» Problem description
Search the material below for the string "wiktionary" and copy each line where it appears.

» Information given
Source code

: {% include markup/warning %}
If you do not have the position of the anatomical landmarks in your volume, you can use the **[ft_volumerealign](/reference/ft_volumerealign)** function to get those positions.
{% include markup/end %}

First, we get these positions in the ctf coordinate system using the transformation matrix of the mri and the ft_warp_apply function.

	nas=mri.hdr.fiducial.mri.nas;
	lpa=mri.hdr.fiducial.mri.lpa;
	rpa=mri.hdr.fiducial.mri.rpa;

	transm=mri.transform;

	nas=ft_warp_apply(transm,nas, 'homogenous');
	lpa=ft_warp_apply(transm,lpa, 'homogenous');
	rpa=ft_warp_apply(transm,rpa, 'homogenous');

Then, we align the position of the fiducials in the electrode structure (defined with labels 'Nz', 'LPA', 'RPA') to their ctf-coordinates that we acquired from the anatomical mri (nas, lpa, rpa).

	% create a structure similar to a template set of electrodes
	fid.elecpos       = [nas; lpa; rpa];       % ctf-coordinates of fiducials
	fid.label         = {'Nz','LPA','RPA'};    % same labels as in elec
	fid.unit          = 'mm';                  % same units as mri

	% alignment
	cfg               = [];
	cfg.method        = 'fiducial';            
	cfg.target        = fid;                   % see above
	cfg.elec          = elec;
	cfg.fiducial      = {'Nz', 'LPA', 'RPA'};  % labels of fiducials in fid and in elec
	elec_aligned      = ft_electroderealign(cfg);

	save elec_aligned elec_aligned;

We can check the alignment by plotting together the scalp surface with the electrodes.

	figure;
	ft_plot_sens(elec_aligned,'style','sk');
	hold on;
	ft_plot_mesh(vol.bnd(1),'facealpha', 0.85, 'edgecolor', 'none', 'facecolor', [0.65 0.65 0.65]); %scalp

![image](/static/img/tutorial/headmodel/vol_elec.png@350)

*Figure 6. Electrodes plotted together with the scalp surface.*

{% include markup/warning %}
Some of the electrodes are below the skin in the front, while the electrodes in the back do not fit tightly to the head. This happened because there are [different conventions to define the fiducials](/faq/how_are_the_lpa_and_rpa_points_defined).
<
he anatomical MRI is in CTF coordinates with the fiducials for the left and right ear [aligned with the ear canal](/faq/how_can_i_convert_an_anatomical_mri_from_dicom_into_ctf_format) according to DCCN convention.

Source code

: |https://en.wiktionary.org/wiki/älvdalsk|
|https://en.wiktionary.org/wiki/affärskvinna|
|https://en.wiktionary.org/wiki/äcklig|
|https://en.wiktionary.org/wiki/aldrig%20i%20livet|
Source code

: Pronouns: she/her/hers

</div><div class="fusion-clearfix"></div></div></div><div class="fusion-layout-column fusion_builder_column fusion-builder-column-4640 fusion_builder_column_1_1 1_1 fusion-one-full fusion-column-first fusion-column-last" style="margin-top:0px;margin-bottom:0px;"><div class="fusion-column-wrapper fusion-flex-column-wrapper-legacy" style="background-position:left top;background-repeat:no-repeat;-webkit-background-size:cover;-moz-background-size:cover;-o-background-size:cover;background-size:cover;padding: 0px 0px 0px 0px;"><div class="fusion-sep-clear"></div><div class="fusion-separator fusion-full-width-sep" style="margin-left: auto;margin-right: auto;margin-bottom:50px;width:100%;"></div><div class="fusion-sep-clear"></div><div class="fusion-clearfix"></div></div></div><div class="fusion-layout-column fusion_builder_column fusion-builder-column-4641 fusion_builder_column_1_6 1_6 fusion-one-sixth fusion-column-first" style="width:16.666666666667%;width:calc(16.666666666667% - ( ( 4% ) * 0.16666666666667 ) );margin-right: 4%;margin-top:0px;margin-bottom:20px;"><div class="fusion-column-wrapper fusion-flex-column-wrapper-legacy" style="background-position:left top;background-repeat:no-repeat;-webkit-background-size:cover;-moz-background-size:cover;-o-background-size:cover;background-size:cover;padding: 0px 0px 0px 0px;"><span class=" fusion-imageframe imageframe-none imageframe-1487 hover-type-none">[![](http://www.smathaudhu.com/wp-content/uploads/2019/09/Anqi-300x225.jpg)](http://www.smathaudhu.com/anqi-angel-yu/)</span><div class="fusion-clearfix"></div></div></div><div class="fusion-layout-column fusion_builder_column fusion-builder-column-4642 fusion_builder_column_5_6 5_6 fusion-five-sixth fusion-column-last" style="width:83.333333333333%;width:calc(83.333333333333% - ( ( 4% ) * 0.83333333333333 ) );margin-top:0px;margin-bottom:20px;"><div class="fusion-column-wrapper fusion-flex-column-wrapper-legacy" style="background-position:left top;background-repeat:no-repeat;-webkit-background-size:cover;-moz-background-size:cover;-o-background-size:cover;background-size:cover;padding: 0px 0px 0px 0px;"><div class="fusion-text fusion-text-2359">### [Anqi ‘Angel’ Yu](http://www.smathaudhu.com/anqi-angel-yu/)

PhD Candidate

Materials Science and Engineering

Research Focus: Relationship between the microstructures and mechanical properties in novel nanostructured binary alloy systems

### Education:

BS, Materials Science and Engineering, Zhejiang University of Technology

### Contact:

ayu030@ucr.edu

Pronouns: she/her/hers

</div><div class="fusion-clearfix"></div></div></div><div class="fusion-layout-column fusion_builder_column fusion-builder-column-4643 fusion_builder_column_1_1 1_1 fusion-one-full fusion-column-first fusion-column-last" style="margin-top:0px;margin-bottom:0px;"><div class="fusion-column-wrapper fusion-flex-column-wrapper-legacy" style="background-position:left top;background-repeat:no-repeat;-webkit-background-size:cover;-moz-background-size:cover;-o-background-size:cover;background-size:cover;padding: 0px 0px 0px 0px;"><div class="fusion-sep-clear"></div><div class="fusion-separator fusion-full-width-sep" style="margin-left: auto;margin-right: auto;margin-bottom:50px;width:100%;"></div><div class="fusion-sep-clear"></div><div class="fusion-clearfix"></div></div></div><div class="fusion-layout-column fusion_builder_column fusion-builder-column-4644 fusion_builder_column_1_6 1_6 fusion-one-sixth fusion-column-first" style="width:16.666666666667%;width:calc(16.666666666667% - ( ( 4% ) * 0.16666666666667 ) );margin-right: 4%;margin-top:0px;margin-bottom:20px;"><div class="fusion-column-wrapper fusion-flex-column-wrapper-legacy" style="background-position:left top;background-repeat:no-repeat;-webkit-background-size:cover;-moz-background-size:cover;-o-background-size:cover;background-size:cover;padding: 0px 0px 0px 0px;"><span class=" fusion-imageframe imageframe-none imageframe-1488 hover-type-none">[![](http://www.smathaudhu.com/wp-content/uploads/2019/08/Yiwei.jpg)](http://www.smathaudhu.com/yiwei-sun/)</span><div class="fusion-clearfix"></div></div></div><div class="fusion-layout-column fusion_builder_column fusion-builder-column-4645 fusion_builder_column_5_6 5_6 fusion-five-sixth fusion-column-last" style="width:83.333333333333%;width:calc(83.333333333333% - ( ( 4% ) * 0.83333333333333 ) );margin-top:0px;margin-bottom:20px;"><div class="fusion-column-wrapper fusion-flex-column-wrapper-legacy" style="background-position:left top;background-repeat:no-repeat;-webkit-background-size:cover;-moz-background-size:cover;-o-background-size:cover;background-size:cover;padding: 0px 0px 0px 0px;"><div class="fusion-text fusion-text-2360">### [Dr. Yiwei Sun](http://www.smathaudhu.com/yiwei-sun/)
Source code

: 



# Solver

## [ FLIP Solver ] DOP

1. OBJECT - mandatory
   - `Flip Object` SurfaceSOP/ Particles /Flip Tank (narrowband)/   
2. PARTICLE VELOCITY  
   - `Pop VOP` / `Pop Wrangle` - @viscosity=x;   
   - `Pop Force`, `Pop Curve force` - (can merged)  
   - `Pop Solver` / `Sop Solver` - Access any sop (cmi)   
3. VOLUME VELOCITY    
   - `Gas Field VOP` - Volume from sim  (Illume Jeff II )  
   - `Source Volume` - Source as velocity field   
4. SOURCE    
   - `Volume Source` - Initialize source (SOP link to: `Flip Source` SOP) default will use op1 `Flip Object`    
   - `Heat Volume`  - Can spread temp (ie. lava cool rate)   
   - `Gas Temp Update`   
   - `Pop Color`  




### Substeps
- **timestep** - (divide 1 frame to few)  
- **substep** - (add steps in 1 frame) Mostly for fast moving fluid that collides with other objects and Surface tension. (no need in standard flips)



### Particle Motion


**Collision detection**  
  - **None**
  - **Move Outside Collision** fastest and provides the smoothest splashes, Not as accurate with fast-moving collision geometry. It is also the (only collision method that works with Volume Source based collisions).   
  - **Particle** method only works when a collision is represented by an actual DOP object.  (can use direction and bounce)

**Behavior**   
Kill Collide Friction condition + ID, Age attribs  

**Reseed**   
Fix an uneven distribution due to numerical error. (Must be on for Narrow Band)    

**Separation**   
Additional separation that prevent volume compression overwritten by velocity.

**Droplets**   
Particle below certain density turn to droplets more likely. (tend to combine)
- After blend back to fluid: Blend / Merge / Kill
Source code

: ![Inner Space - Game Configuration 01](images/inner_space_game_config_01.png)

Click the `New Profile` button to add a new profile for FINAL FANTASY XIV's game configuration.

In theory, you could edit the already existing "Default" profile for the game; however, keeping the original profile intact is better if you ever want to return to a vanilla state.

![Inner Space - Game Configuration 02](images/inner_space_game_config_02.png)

» Task solution
: |https://en.wiktionary.org/wiki/älvdalsk|
|https://en.wiktionary.org/wiki/affärskvinna|
|https://en.wiktionary.org/wiki/äcklig|
|https://en.wiktionary.org/wiki/aldrig%20i%20livet|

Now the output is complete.